Так или иначе, но случае с подгорными работягами придется откинуть нижнюю пару и верхнюю тройку ярусов пирамиды потребностей. Если бы их труд не давал возможности обеспечить себя питанием, жильем и надеждой на будущее, здесь давно гремел бы не поддельный, а настоящий бунт. Любознательность и стремление к совершенству ремесленники осуществляют через свою работу, а недовольство ею вправе реализовать через смену деятельности. Правом же на высшую сопричастность мироустройству и вовсе наделяет сама Судьба, выдавая кому секунду, кому годы упоения делом рук своих.

Остается та пара ярусов, на которых разумные всех рас строят самоуважение на основе признания прочими. Ими и управлять полегче в связи с нечеткостью критериев оценки. Для одного ты со всеми своими недостатками -- кумир и образец для подражания, для другого со всеми достоинствами -- урод и позорище. Да и подцепить за такое проще: это больше собственного брюха не сожрать, больше одних штанов зараз не сносить, а самомнения много не бывает!

Примерно так, только покороче, я и обсказал присутствующим.

-- Человека, ну или иного разумного, легче всего поднять на бунт за несуществующую обиду. Дескать, нет ему того уважения, какое положено, пренебрегают мнением, все решают без спроса, без оглядки на него, -- заключил я веско.
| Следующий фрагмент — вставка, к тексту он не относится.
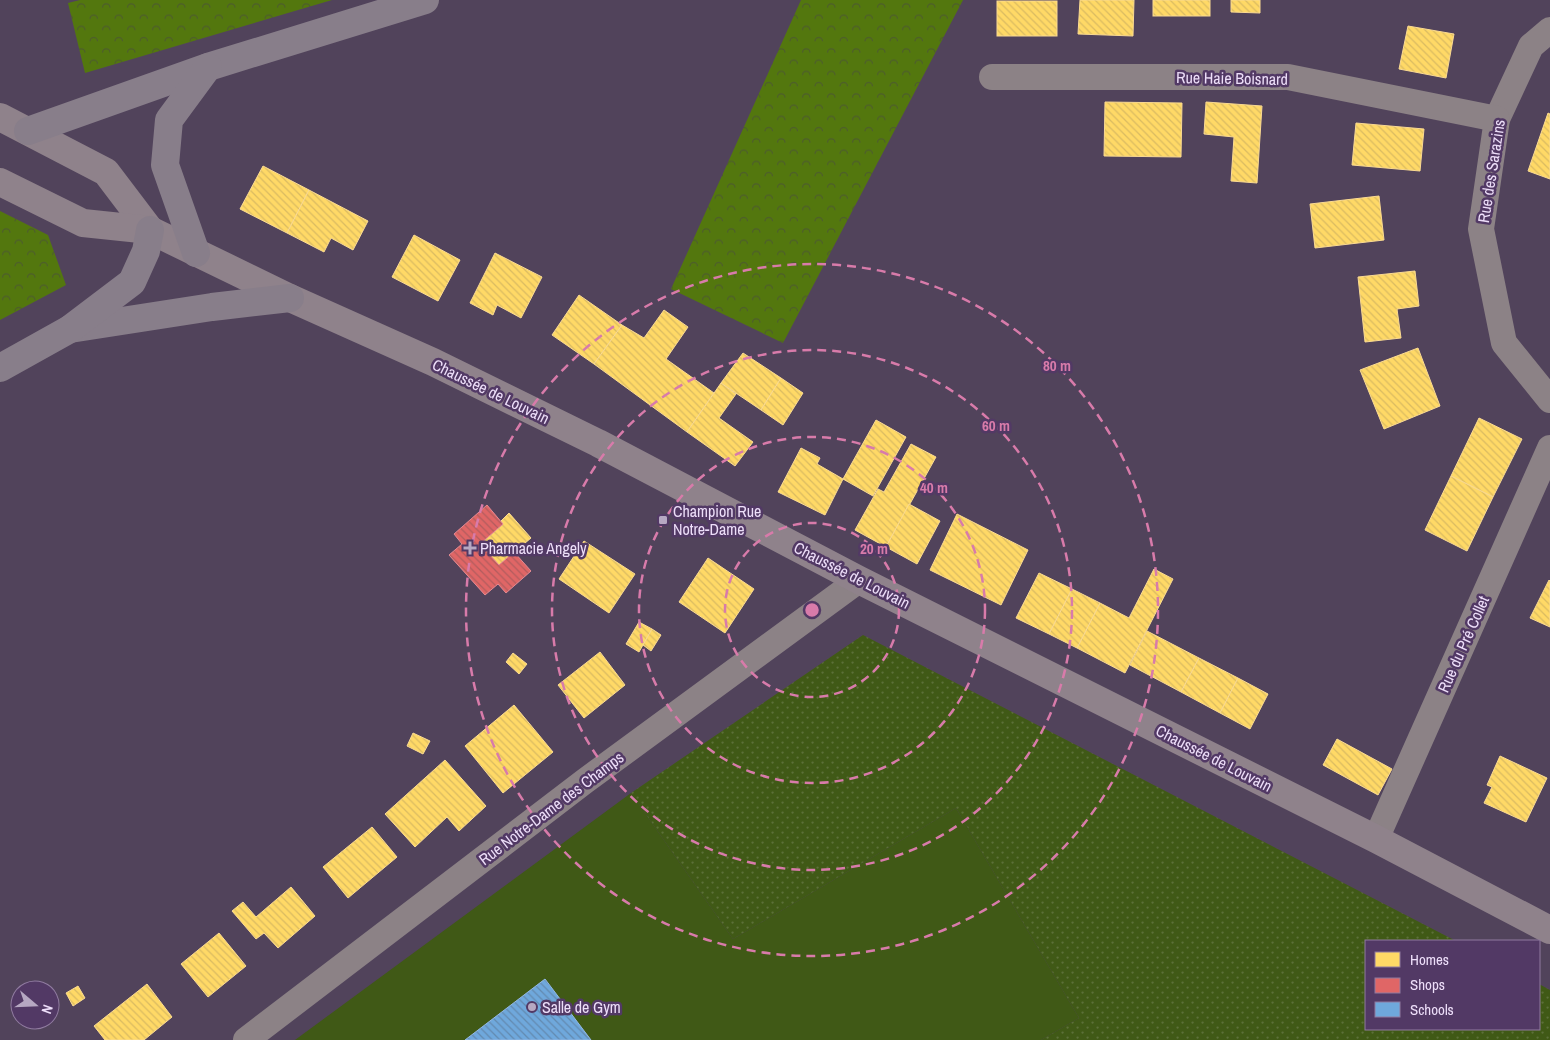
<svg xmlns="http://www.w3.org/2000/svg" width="1550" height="1040" font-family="'Archivo Narrow',sans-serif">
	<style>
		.grass { fill: url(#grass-dots) }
		.forest { fill: url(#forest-crowns) }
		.park { fill: #405916 }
		.homes { fill: url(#homes-back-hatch); stroke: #fada92 }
		.shops { fill: url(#shops-back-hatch); stroke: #e48a92 }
		.schools { fill: url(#schools-back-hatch); stroke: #95b8e5 }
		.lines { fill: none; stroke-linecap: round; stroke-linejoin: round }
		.minor { stroke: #8c8286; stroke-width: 26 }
		.primary { stroke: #8f828b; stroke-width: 28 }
		.motorway { stroke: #887e8a; stroke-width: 28 }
		.ring { fill: none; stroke: #d87baa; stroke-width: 2.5; stroke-dasharray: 9 6 }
		.poi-dot { fill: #b6a8c2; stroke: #523965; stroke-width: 2 }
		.labels { text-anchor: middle; stroke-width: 5; stroke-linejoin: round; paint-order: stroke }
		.street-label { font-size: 16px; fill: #eddef9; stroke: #523965 }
		.poi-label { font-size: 16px; fill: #eddef9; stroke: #523965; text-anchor: start }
		.centre { fill: #d87baa; stroke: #523965; stroke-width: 2.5 }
		.ring-label { font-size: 15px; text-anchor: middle; font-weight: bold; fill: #d87baa; stroke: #523965; stroke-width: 5; stroke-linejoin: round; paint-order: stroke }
	</style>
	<defs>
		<pattern id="grass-dots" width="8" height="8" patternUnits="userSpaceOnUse" patternTransform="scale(1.25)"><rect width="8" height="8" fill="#405916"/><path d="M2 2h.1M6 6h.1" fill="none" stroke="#5c7039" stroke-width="1.8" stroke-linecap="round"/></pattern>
		<pattern id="forest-crowns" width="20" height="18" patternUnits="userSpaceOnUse" patternTransform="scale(1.25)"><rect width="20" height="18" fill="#53770e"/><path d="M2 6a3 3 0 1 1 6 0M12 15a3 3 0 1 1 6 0" fill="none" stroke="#4d5d2c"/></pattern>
		<pattern id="homes-back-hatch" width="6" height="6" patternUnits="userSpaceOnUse" patternTransform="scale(1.25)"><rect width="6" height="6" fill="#ffd966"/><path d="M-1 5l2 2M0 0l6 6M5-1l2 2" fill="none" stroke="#dabb61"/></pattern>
		<pattern id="shops-back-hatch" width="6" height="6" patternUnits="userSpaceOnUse" patternTransform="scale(1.25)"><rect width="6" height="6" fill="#e06666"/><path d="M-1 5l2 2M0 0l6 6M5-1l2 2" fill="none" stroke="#b25c5e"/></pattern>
		<pattern id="schools-back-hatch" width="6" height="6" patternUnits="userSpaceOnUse" patternTransform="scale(1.25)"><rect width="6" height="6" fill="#6fa8dc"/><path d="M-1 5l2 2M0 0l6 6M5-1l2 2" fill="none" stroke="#638ab0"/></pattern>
	</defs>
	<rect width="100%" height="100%" fill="#51435b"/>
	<polygon class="grass" points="863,635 1456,941 1366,941 1366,1029 1539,1029 1539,984 1550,990 1550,1040 1041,1040 1079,1018 956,808 733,939 631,793"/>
	<g class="forest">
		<polygon points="80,0 332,0 85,73 68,3"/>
		<polygon points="801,0 963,0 783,343 671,289"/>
		<polygon points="0,211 48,235 66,285 0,320"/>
	</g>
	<polygon class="park" points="631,793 733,939 956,808 1079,1018 1041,1040 295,1040"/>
	<g class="homes">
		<polygon points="1080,0 1134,0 1133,36 1078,34"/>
		<rect x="1153" y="0" width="57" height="16"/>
		<polygon points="1231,0 1260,0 1260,13 1231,12"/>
		<rect x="997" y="1" width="60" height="35"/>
		<polygon points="1408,26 1454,34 1446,78 1399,69"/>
		<polygon points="1105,102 1182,103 1181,157 1104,156"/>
		<polygon points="1206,102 1262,106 1257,183 1231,181 1234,137 1204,134"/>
		<polygon points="1548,113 1550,114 1550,179 1528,171"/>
		<polygon points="1356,123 1424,129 1420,171 1352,165"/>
		<polygon points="263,166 309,190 287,233 240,209"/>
		<polygon points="309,190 368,221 353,250 331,238 324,252 287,233"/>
		<polygon points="1379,196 1384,240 1315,248 1310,204"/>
		<polygon points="414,235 460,260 438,301 392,277"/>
		<polygon points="495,253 542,277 521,318 497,305 493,315 470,303"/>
		<polygon points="1415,271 1419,306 1397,309 1401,338 1365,342 1358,277"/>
		<polygon points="579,295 622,325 594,364 552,335"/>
		<polygon points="664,310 688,327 666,359 714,393 687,432 594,364 622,325 644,338"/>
		<polygon points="1418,348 1440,406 1384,429 1360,370"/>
		<polygon points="743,353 781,378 761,410 721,383"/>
		<polygon points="781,378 803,393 783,425 761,410"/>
		<polygon points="721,383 736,394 719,418 753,442 735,466 687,432"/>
		<polygon points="1479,418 1522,439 1493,497 1451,476"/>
		<polygon points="876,420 906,437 873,496 843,479"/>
		<polygon points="911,444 936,457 886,547 855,530 878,489 884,492"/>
		<polygon points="801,448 820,458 817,464 843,479 825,515 778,492"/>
		<polygon points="1451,476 1493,497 1467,551 1425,530"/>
		<polygon points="909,504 940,521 917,564 886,547"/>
		<polygon points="509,513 531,538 499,565 480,544 503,524 501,521"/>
		<polygon points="957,514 1028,550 1001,605 930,570"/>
		<polygon points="584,541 635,574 609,613 559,579"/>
		<polygon points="708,558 754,589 725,633 679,602"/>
		<polygon points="1154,569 1173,579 1125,673 1077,648 1100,603 1129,618"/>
		<polygon points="1039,573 1072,589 1049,634 1016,618"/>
		<polygon points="1549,580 1550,581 1550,627 1530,618"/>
		<polygon points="1072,589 1100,603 1077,648 1049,634"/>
		<polygon points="639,622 652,629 639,652 626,644"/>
		<polygon points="652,629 661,635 651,651 643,645"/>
		<polygon points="1147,631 1199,658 1181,692 1130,665"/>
		<polygon points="600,652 625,685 584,718 558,685"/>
		<polygon points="513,653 527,664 519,674 506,662"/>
		<polygon points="1199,658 1238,678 1220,713 1181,692"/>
		<polygon points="1238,678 1268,694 1250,729 1220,713"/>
		<polygon points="514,705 553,752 503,793 465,746"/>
		<polygon points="413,733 430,741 423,754 407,746"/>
		<polygon points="1337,739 1392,769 1378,795 1323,765"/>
		<polygon points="1500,756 1547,778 1526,822 1484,803 1492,787 1487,785"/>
		<polygon points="445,760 486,806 459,831 447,817 415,847 385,814"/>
		<polygon points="372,827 397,857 348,898 323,867"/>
		<polygon points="291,887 315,916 278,948 264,933 256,939 232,911 243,902 256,917"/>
		<polygon points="219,933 246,966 208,997 181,964"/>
		<polygon points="147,984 172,1017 144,1040 105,1040 94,1026"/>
		<polygon points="78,986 85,998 73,1006 66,993"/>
	</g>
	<polygon class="shops" points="487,505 503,524 480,544 499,565 514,552 531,571 506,593 498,584 485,595 449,555 462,544 454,534"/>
	<polygon class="schools" points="545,979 591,1040 465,1040"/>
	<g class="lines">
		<g class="minor">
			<polyline points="1550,30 1531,46 1497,119 1481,229 1504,343 1550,400"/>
			<polyline points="992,77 1288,77 1497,119"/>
			<polyline points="1376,839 1550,448"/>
			<polyline points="246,1040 585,781 859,580"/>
		</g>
		<g class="primary">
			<polyline points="0,117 106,172 150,230"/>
			<polyline points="0,182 83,223 150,230 290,298 433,362 598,443 859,580 1376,839 1550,930"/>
		</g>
		<g class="motorway">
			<polyline points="28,131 208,67 425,0"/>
			<polyline points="196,253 165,165 169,120 208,67"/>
			<polyline points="70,329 212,307 290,298"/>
			<polyline points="0,368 70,329 132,282 146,251 150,230"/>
		</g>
	</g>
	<g class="ring">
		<circle cx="812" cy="610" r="87"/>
		<circle cx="812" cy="610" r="173"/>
		<circle cx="812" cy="610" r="260"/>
		<circle cx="812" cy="610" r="346"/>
	</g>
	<g class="poi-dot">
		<rect x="658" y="515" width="10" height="10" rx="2.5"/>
		<path d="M467.5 540.5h5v5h5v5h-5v5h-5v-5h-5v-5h5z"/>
		<circle cx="532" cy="1007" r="5"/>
	</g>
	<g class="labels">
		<g class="street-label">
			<text transform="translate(1232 78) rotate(1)" y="6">Rue Haie Boisnard</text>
			<text transform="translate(1491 171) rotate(-81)" y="6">Rue des Sarazins</text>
			<text transform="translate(491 391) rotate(26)" y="6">Chaussée de Louvain</text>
			<text transform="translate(852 575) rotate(27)" y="6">Chaussée de Louvain</text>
			<text transform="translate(1463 644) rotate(-66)" y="6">Rue du Pré Collet</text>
			<text transform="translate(1214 758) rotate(27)" y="6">Chaussée de Louvain</text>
			<text transform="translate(551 808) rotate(-37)" y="6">Rue Notre-Dame des Champs</text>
		</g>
		<g class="poi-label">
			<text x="673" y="517">Champion Rue<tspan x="673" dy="18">Notre-Dame</tspan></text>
			<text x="480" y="554">Pharmacie Angely</text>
			<text x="542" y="1013">Salle de Gym</text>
		</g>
	</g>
	<circle cx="812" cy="610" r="8" class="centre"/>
	<g class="ring-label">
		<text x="1057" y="371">80 m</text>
		<text x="996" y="431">60 m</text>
		<text x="934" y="493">40 m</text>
		<text x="874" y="554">20 m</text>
	</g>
	<rect x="1365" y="940" width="175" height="90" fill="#523965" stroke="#907ba0"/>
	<rect x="1375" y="952" width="25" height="15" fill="#ffd966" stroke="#907ba0"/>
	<text x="1410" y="965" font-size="15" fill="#eddef9">Homes</text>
	<rect x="1375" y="978" width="25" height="15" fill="#e06666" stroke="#907ba0"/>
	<text x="1410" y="990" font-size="15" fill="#eddef9">Shops</text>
	<rect x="1375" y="1002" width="25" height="15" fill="#6fa8dc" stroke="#907ba0"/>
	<text x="1410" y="1015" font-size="15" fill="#eddef9">Schools</text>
	<g transform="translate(35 1005) rotate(109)"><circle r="24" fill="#523965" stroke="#907ba0"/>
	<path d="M0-4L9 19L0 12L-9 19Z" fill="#b6a8c2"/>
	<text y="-8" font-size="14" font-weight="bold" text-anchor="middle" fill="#eddef9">N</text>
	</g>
</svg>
Собственно, это и есть накачка по младшим лунам, Аройху и Даройху, символизирующих приход справедливости через насилие и истины через ложь.
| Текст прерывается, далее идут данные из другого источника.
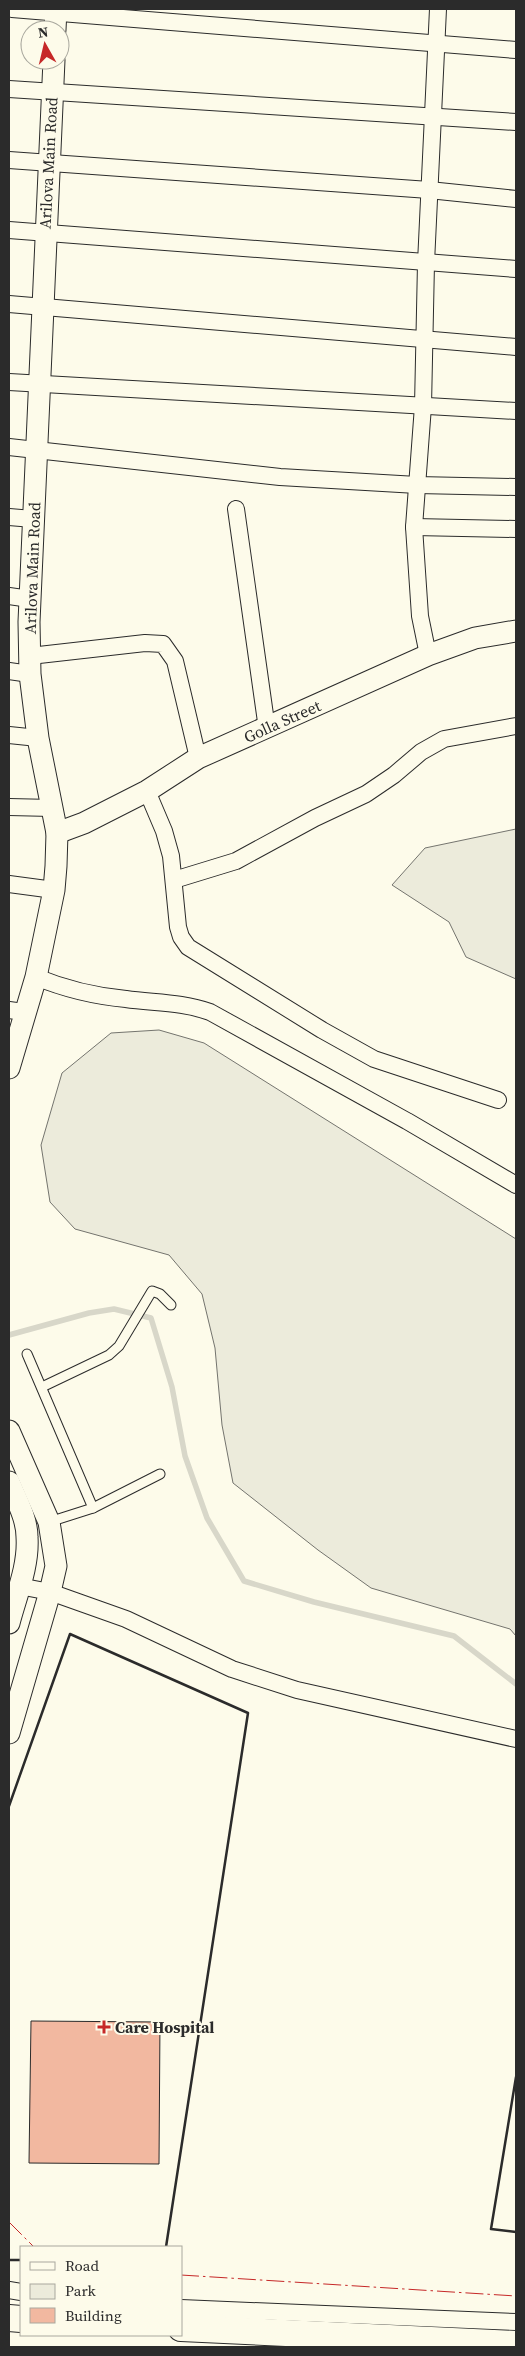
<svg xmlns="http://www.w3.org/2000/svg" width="525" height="2356" font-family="'Source Serif 4',serif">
<rect width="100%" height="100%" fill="#fdfbea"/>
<g fill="#ecebdb" stroke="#74746e">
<path d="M516,829V979L466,957L449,922L392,885L425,848Z"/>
<path d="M159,1030L204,1043L516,1239V1636L510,1629L371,1588L318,1550L233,1483L222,1425L215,1348L202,1294L169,1255L75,1229L50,1202L41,1145L62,1073L111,1033Z"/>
</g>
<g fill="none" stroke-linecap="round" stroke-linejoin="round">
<path stroke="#d8d7c9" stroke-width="5.5" d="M9,1335L89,1313L114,1309L151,1318L172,1387L185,1456L207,1518L244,1581L314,1602L454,1636L516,1684"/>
</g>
<path fill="#f2b8a0" stroke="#2b2b2b" d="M31,2021L160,2022L159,2164L29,2163Z"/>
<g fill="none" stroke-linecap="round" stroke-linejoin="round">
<defs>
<g id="service">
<path d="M27,1354L93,1508"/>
<path d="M42,1387L109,1355L119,1346L152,1291L160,1294L171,1305"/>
<path d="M49,1522L93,1508L160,1474"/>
</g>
<g id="minor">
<path d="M12,9L516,50"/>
<path d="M9,89L516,122"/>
<path d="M9,160L429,190L516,199"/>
<path d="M9,230L516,269"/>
<path d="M9,304L516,347"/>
<path d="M9,382L516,411"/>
<path d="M9,447L280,477L417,485L516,487"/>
<path d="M236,509L267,729"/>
<path d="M9,517L33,519"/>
<path d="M414,527L516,529"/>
<path d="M9,596L30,599"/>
<path d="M428,655L420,616L414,527L423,406L426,263L438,9"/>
<path d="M30,656L145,643L163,644L175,661L198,758"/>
<path d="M9,671L30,674"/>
<path d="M9,735L38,738"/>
<path d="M147,791L164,831L171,856L178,927L181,937L188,947L322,1030L374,1059L498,1100"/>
<path d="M9,807L52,808"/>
<path d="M174,880L236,861L315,818L366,794L394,775L421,752L444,739L516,726"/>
<path d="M9,884L54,890"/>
<path d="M36,977C65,989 94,996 126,999C154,1003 182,1002 210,1012L407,1121L516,1185"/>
<path d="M9,1010L24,1012"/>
<path d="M19,1586L50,1592L126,1619L232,1669L297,1690L516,1739"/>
<path d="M9,2290L21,2292"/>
<path d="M181,2308L516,2322"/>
</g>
<g id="tertiary">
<path d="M55,30L56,9"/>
<path d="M57,833L84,823L147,791L198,758L428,655L475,638L516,631"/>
<path d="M9,1068L36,977L54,890L56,866L57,833L38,738L30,674L29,622L54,60"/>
<path d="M9,1431L49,1522L56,1566L50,1592L9,1733"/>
<path d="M9,1482C16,1499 27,1518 27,1537C29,1566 16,1596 9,1623"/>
</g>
<g id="primary">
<path d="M9,2318L21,2319"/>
<path d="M181,2328L516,2344"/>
</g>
</defs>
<use href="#service" stroke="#2b2b2b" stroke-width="11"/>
<use href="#minor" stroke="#2b2b2b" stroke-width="18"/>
<use href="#tertiary" stroke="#2b2b2b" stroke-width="23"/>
<use href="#primary" stroke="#2b2b2b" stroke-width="28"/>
<use href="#service" stroke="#fdfbea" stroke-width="9"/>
<use href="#minor" stroke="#fdfbea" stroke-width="16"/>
<use href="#tertiary" stroke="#fdfbea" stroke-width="21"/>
<use href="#primary" stroke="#fdfbea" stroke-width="26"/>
<g stroke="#2b2b2b" stroke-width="2.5">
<path d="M9,1806L70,1634L248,1713L166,2247"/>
<path d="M516,2077L491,2229L516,2232"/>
<path d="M9,2260H21"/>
</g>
<g stroke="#c62828" stroke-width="1" stroke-dasharray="18 4 2.5 4" stroke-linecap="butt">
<path d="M9,2222L34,2247"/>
<path d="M181,2275L516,2296"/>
</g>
</g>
<path fill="#c62828" stroke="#fdfbea" stroke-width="2" d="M101.5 2019.5h5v5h5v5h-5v5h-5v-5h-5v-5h5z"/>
<g text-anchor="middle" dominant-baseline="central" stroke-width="4" stroke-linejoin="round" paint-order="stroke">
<g font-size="16" fill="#2b2b2b" stroke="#fdfbea">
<text transform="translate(48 163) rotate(-87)">Arilova Main Road</text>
<text transform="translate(32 568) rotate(-88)">Arilova Main Road</text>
<text transform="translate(282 721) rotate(-24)">Golla Street</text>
</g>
<g font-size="16" font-weight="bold" fill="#2b2b2b" stroke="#fdfbea" text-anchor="start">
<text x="115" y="2027">Care Hospital</text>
</g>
</g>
<rect width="525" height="2356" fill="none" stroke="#2b2b2b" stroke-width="20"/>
<rect x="20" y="2246" width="162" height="90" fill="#fdfbea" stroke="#a9a89e"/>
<rect x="30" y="2262" width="25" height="8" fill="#fdfbea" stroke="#a9a89e"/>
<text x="65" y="2271" font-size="15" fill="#2b2b2b">Road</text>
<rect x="30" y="2284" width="25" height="15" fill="#ecebdb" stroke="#a9a89e"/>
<text x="65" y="2296" font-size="15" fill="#2b2b2b">Park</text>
<rect x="30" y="2308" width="25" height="15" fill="#f2b8a0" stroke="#a9a89e"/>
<text x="65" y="2321" font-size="15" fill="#2b2b2b">Building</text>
<g transform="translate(45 45) rotate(352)"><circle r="24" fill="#fdfbea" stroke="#a9a89e"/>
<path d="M0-4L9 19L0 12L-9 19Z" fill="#c62828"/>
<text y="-8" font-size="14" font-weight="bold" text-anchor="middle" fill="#2b2b2b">N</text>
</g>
</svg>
После этого гном и тесайрец покосились на меня как-то особенно нехорошо, словно прикидывая, где чужак подхватил столь тайные знания, да еще в объеме, заметно превосходящем их личную осведомленность в столь сокровенных вопросах. Однако все же они сумели пережить сей факт и столь же синхронно кивнули, признавая удобство выбранного способа. Трансальтинец лишь хмыкнул, залихватски вытерев усы после очередной стопки, а цизальтинка...

Бьянка, то и дело выпадая из разговора, косилась в дальний угол, где сидела до моего прихода. Невольно проследив за ее взглядом, я сам надолго вперился в сумрак каменной ниши под грубо высеченным сводом. Игра света и тени складывалась там в подобие женской фигуры, провалом чернеющей на фоне более светлых выступов камня. Да и то толком видна эта иллюзия была лишь боковым зрением. На миг показалось, что призрачный силуэт повернулся в мою сторону… но тут же рассыпался ворохом теней -- хозяйка пронесла мимо колбу гнилушки.

Вот и хорошо, а то тень в углу заставила меня усомниться, то ли светило я выбрал основным для накачки схемы нашего замысла. Как бы не Главной Луной обернулась сила, движущая игрушечным восстанием, вытащенным из мешка альтийского кукловода...

Прочие меж тем утрясли все подробности предстоящих беспорядков -- от мест и последовательности вывода сил до условных сигналов для управления ими. Осталось лишь выбрать общий сигнал к началу действий, объединяющих столь разнородные силы.

Тут каждый из местных обитателей начал тянуть в свою сторону, предлагая девизы, под которыми их народы одерживали славные победы. Беда была в том, что чаще всего они громили ближайших соседей, представители которых нынче собрались за одним столом. Наладившееся было взаимопонимание грозило вновь рассыпаться, но тут слово взял Жак-Простак.

-- Предлагаю переделать на здешний манер старинный иэрийский призыв к восстанию. Применительно к местным обстоятельствам получится «Над всеми Альтами стоит сырая хмарь».

На секунду смолкнув, троица прочих спорщиков одобрительно зашумела, соглашаясь с безобидным для всех вариантом. Я тоже кивнул, признавая удачный выбор. Звучит неплохо… Если только в означенный день над горной страной не окажется безоблачное небо. Тогда условный знак будет выглядеть диковато, пусть даже в глубинах Безнебесных Стран и нет разницы, какие погоды стоят на поверхности -- хоть предсказанные, хоть многократно перевранные.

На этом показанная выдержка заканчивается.